Jane Edna Hunter (1882- 1971)The daughter of a sharecropper, she was born Jane Edna Harris at Woodburn Farm near Pendleton, SC.  She acquired her last name by a brief marriage. Hunter graduated in 1905 as a trained nurse from Hampton Institute, VA, and came to Cleveland, serving in various nursing jobs. She attended Marshall Law School (later Cleveland Marshall Law School of CLEVELAND STATE UNIVERSITY) and passed the Ohio bar examination.

When she arrived in Cleveland in 1905 she could not find decent housing or professional work because of segregation laws and practices. Having no friends or relatives, her first residence turn out to be a place where prostitutes stayed (Shaw, 1995). With the help of other women, she formed the Working Girl’s Home Association, which eventually became known as the Phyllis Wheatley Association. The purpose of this voluntary association was to build a safe residence for the homeless, unprotected and working women and girls of the race. The first home was a 23 room facility that opened in 1913 with the second and more expanded facility opening in 1917. The following passage from the official organ of the National Association of Colored Women, The Woman’s National Magazine (1937) describe the growth and development of the Phyllis Wheatley Association in Cleveland, Ohio.

The Association…was established in a frame house at 2265 East 40th street, where twenty-two girls were the benefactors of a ‘dream come true.’ The demands upon the new home were amazing and its services had to be increased from housing girls and women to providing a cafeteria for them, finding work for newcomers, providing recreational activities for their leisure time and starting clubs and classes, such as those in home economics. The community began to look to the association for inspiration, help and guidance.

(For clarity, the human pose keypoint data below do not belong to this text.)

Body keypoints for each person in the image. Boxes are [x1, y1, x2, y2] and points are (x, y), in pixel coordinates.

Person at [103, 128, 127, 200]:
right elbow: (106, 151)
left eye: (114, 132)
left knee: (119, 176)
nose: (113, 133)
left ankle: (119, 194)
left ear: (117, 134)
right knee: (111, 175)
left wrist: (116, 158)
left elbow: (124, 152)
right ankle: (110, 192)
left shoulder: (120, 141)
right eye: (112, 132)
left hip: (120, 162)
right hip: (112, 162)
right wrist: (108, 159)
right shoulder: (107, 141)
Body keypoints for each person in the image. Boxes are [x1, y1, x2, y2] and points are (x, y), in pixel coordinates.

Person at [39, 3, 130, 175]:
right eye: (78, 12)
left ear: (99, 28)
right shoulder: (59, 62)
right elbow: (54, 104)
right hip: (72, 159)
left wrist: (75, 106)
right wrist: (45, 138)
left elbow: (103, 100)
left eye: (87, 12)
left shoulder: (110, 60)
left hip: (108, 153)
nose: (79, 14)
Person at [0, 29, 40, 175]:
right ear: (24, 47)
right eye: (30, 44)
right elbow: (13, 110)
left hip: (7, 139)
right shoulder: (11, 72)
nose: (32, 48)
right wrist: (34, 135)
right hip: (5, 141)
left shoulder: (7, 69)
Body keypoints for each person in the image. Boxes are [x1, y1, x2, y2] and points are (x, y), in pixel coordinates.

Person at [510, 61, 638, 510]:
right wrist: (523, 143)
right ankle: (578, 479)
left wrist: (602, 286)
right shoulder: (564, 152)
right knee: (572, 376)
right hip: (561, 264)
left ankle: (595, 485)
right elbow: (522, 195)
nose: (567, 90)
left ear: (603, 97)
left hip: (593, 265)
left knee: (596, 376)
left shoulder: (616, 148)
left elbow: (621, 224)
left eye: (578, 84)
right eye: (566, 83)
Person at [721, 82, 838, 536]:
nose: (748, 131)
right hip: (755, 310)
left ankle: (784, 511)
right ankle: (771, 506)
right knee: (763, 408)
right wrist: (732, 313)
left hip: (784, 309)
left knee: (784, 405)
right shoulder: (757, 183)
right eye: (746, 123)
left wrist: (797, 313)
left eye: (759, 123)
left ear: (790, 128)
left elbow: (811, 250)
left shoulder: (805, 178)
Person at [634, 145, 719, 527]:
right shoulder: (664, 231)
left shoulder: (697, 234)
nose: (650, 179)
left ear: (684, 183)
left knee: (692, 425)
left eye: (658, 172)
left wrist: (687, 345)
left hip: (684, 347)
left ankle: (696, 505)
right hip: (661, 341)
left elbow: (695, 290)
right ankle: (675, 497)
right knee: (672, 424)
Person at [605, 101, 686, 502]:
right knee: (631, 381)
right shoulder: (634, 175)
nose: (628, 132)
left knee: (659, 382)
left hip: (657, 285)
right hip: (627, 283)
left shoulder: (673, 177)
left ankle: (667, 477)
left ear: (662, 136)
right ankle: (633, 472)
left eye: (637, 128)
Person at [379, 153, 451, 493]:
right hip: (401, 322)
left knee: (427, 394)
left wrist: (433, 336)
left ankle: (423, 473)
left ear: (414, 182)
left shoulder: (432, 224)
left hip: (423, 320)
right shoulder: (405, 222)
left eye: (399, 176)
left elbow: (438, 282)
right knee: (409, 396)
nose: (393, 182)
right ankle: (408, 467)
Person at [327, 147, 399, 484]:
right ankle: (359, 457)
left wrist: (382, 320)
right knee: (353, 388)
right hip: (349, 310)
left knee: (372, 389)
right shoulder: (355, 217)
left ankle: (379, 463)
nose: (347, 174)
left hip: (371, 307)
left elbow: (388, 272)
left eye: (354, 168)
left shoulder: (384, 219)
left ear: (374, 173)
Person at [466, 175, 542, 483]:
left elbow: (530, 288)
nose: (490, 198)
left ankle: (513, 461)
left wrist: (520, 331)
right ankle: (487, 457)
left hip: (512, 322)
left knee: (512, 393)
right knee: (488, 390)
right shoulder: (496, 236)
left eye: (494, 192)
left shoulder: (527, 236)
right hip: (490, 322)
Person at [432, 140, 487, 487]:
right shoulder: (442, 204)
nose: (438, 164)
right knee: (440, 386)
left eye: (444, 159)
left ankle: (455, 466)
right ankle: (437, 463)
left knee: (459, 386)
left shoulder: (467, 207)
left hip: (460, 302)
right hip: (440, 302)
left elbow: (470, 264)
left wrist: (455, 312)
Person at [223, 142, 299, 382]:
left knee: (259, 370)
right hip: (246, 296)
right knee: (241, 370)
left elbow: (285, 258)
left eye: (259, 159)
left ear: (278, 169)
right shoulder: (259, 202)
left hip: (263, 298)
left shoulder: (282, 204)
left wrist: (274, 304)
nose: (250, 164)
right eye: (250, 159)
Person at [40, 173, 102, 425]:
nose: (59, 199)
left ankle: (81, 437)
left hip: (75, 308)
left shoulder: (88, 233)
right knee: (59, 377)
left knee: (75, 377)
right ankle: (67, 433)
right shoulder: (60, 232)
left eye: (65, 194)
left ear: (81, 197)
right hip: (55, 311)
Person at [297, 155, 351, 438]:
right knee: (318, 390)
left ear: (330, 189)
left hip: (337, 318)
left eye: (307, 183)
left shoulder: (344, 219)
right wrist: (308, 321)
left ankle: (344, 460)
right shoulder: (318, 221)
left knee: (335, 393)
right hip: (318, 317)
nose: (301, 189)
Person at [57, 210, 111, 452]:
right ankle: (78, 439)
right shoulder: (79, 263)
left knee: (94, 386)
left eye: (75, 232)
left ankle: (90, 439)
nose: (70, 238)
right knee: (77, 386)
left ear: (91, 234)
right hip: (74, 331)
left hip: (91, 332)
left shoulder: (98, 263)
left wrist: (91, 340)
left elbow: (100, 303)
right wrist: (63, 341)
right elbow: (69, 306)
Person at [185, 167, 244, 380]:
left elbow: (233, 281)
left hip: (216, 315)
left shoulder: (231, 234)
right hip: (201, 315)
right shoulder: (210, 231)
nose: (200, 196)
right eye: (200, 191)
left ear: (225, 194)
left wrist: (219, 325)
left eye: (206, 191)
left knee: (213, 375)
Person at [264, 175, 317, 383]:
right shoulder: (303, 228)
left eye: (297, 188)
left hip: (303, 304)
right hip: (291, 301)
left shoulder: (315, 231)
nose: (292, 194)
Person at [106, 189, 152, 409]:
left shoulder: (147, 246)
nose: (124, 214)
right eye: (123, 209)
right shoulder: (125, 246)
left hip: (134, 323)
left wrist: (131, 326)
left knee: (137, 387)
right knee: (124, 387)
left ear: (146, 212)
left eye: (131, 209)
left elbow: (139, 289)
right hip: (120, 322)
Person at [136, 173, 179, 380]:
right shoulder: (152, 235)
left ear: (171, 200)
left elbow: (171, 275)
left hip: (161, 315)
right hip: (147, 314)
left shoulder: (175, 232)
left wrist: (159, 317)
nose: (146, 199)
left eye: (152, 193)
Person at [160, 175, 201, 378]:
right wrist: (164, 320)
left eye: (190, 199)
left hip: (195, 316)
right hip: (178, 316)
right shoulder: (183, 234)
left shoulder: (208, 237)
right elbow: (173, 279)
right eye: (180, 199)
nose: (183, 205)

The work grew in leaps and bounds, until it was necessary to obtain larger quarters, known as the Winona Apartments, an eighty room building, located at East 40th street and Central Avenue.

The association was modeled by 9 similar institutions throughout the United States. Hunter served as the association’s executive secretary until 1948. Following retirement, she founded the Phillis Wheatley Foundation, a scholarship fund for African American high school graduates. The foundation later established the Jane Edna Hunter Scholarship Fund in her honor. Hunter held honorary degrees from Fisk University, Allen University in Columbia, SC, and Central State University in Wilberforce, Ohio. She founded the Women’s Civic League of Cleveland (1943), belonged to the NATIONAL ASSOCIATION FOR THE ADVANCEMENT OF COLORED PEOPLE (NAACP).


In 1930, Hunter became Director of the Phyllis Wheatley Department of the National Association of Colored Women (NACW). The purpose of the Department was to build a national network of Phyllis Wheatley Associations that will not only house self-supporting, self-respecting African American women and girls, but provide a meeting place for clubwomen. These facilities were to be a “lighthouse of service” in their communities. (The Woman’s National Magazine, 1937). They epitomized the self-help and social debt response to those less fortunate.

Jane Edna (Harris) Hunter’s  health failed in the mid 1950s. She lived in a nursing home from the early 1960s until her death on January 13, 1971 in Cleveland.